▶ Data for review:
━━━━━━━━━━━━━━━━

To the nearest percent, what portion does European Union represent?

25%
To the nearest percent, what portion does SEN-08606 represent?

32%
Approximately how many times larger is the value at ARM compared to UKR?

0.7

━━━━━━━━━━━━━━━━

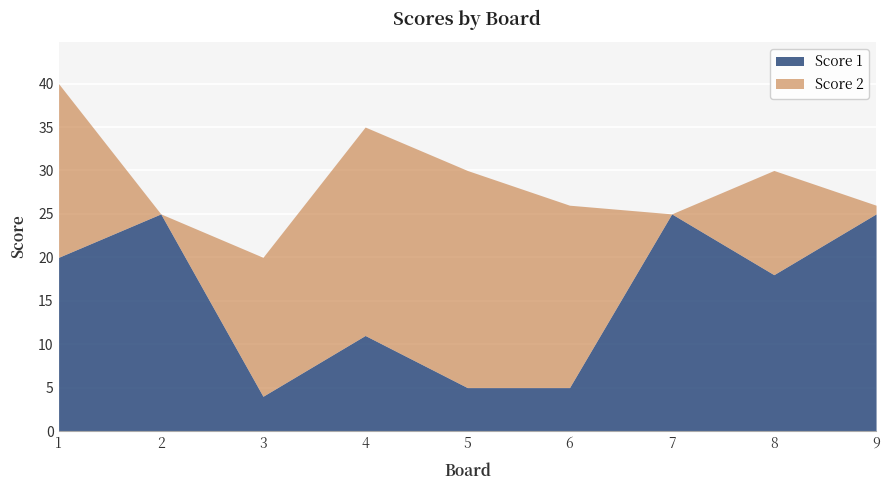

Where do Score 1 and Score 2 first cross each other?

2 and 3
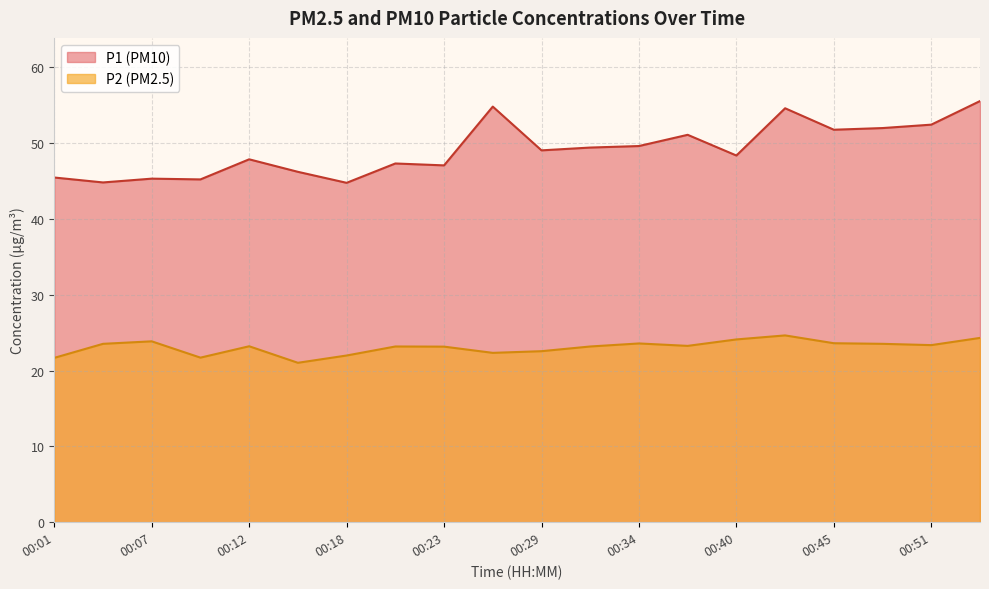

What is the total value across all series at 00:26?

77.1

━━━━━━━━━━━━━━━━

▶ What needs to be done: Can you rewrite the lines from the one with "To the nearest percent, what portion does European" up to and including the one with "Approximately how many", swapping "portion" for "share" and leaving everything else unchanged?

▶ Exercise answer:
To the nearest percent, what share does European Union represent?

25%
To the nearest percent, what share does SEN-08606 represent?

32%
Approximately how many times larger is the value at ARM compared to UKR?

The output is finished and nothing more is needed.